-- BEGIN Page excerpt --

You would be surprised at how many people, programmers or not, experienced or not, don't know those and other basic shortcuts. No wonder Vim's motions sound like necromancy to so many people.
No need to have two plugins that do the same thing, CtrlP does buffer switching too.
While we are at it…
I never really used TagList or equivalent widgets in other IDEs/editors as an outline of my code but rather as a navigation tool. :CtrlPBufferTag is great for moving around in a large file. Same thing with :CtrlPTag for navigating a project. I love CtrlP.
If the "you" is me you don't need to convince me at all: I'm a diehard Vimmer.
In emacs, you'd be better off using anything+eproject for fuzzy file searching. I.e., type C-f foo and it will show you all the files in the current repository that contain foo.
Came here to hopefully post or see ctrlp fuzzy search for vim. When I didn't see it recommended I was shocked. It completely changed the way I interact with my files while I develop.
I think its much more important to become good at using whatever text editor is infront of you - i.e. learning the standard Windows/Mac shortcuts, instead of becoming reliant on what I consider the 'old' style of text editor.
Yet to meet anyone using vim or emacs who is actually more productive than me... the more productive people use Visual Studio, Xcode, Eclipse or whatever else is infront of them.
Maybe I am wrong, but I think typing is probably 30% or less of the time I spend coding... and thinking to make sure I write less code is probably more valuable than typing faster, not just in saving me time, but in improving stability and ease of reading code...
My idea is: Use whatever makes you happy. A happy person is sure to be more productive than an unhappy one. If you like IDEs, use those. If you like old fashioned text editors, use those. If you like new fangled text editors, use those.
Just always keep an eye out how you can improve yourself and your tools. There are many hidden joys to be found in all those programs, methodologies and workflows. Don't fall into the trap that just because you committed to one thing, you can't try another. There is nothing worse than being limited by your tools and not even noticing it.
Even if you don't stick with the new stuff in the long run, you will probably still learn something valuable. Learning a new tool or language or methodology is like visiting a foreign country. It is not so much about seeing new stuff, but more about gaining new insight in your own ways and getting a new appreciation and context for what you take for granted.
You are confusing non-expressive languages like C# and Java which needs lots of "refactoring" and lots of boilerplate code (hence the need for code generators which understand "patterns" and refactoring tools etc.) with "productive languages", for a start.
Then your point is moot anyway: since quite some time there are vim programmers using an Eclipse bridge and getting the Eclipse features right from inside vim (it's called "eclim") and there's, of course, a port to Emacs ("emacs-eclim") which, despite only being used by a few people, works quite well (I'm using it and getting the best of both world and for when I do really need to something inside that piece of underperforming bloat that Eclipse is, I can just switch to it in a heartbeat).
But anyway, even without these Eclipse bridges, if you do really think that someone using, say, Visual Studio to develop C# code is more productive than a programmer using Emacs to develop Clojure code I'd like to have some of the stuff you're smoking because it looks good ; )
To me the biggest issue with Eclipse / Visual Studio / IntelliJ is that their "text editor" part is really terrible.

-- END Page excerpt --
-- BEGIN Information provided --

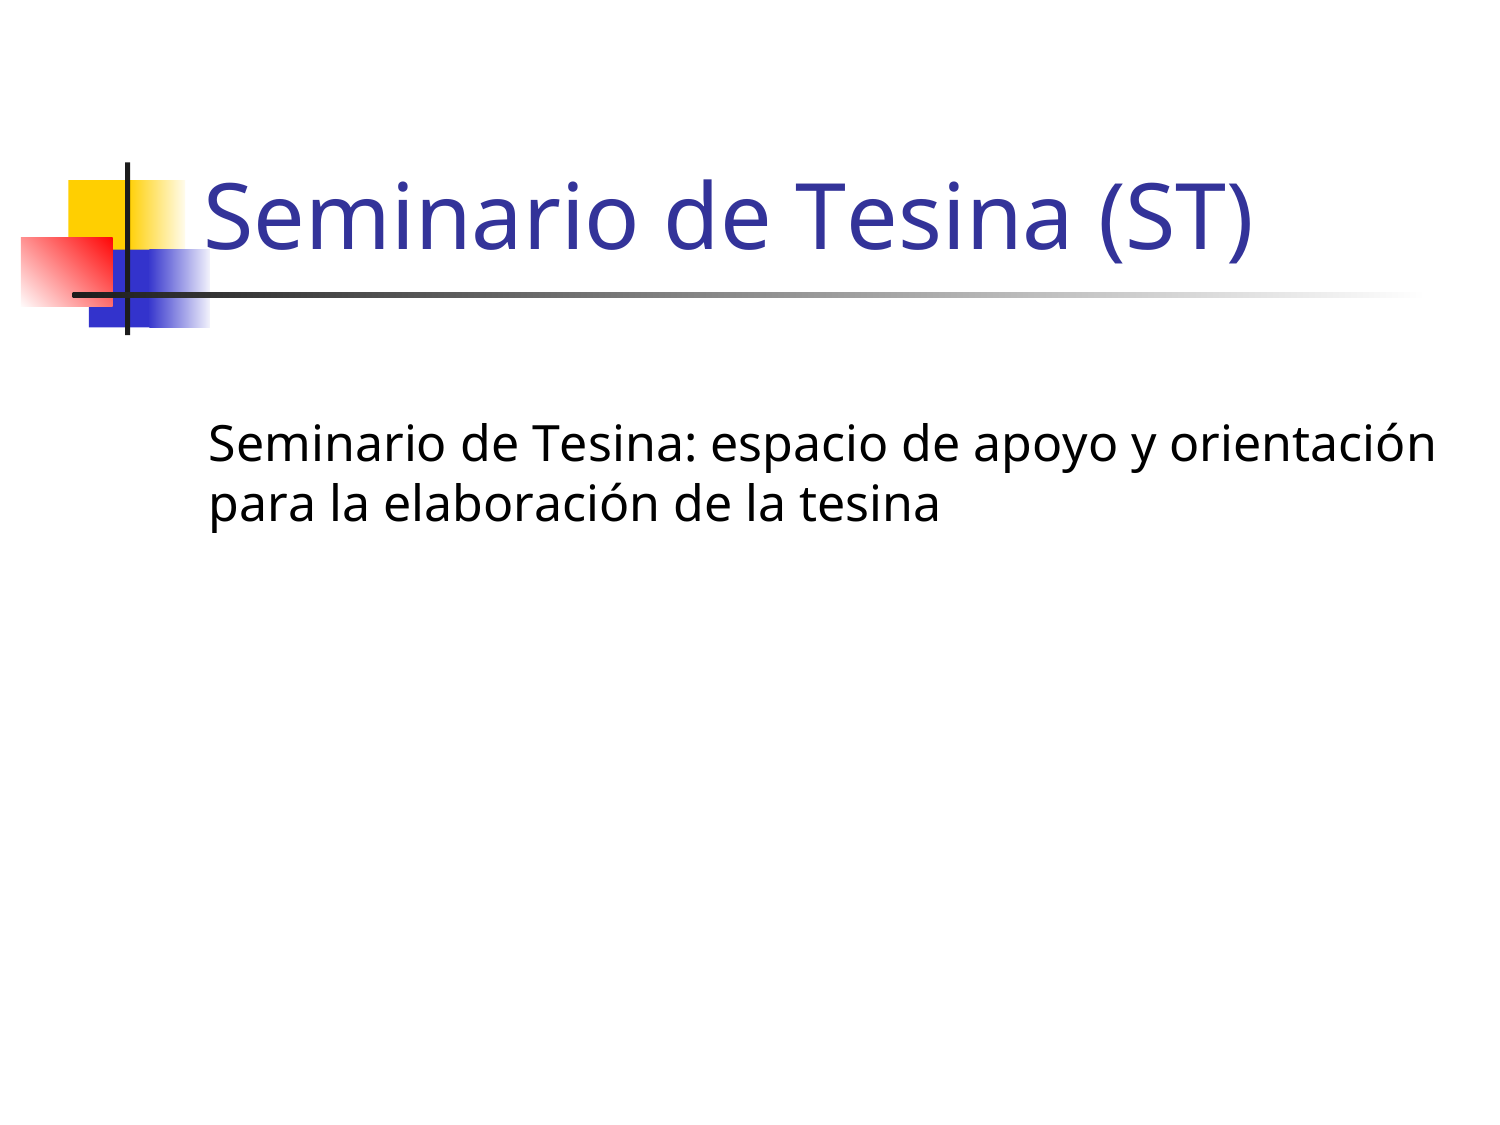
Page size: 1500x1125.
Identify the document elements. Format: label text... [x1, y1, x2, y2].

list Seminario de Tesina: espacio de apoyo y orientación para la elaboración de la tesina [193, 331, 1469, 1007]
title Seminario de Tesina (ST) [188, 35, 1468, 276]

-- END Information provided --

**Given task 1**
In the text editor discussion, what is the bridge that gives Vim users Eclipse features called?
**Given task 2**
State whether each statement agrees with the text editor discussion, answering yes or no and quoting the words of the discussion that decide it: (a) One commenter estimates that typing takes up 30% or less of their coding time. (b) A commenter says CtrlP cannot be used for switching buffers. (c) For emacs, one commenter recommends anything+eproject for fuzzy file searching.
**Given task 3**
Carry the text editor discussion forward by writing the passage that comes after its last sentence.
The data has no connection to the text editor discussion.

**Result 1**
It is called "eclim."

**Result 2**
(a) Yes: "typing is probably 30% or less of the time I spend coding"
(b) No: "CtrlP does buffer switching too"
(c) Yes: "you'd be better off using anything+eproject for fuzzy file searching"

**Result 3**
In addition to that, programmers do craft tools to make their life easier : to me it's only logical that a programmer would want to be able to program his editor.
I suggest to take a look at the "Emacs rocks!" series on YouTube to get a feel of what's possible using Emacs.
To me a good example of a productive programmer using Emacs would be Rich Hickey. He created the Lisp dialect Clojure and then he went on to create an amazing DB (Datomic) using Clojure. He knows about productivity...
Now of course if you're stuck in the C#/NHibernate/SQL hell working on apps full of mutability and where it's close to impossible to reproduce state, I do understand why you feel Visual Studio would be better. But I do really your ability to "move fast" compared to people using more advanced technologies and who are not stuck in the "design pattern" / ORM mindset...
C# is a quite expressive language in my opinion. And i'm quite versed in Clojure, which seems to be your language of predilection. It does have limited type inference and lambdas, which makes it a lot less painful than Java.
It really depends on the problem you have at hand anyway. But even if you have a problem where you need a more functional approach, with immutable data structures, you can use F#, which is an amazing language.
> But anyway, even without these Eclipse bridges, if you do really think that someone using, say, Visual Studio to develop C# code is more productive than a programmer using Emacs to develop Clojure code I'd like to have some of the stuff you're smoking because it looks good ; )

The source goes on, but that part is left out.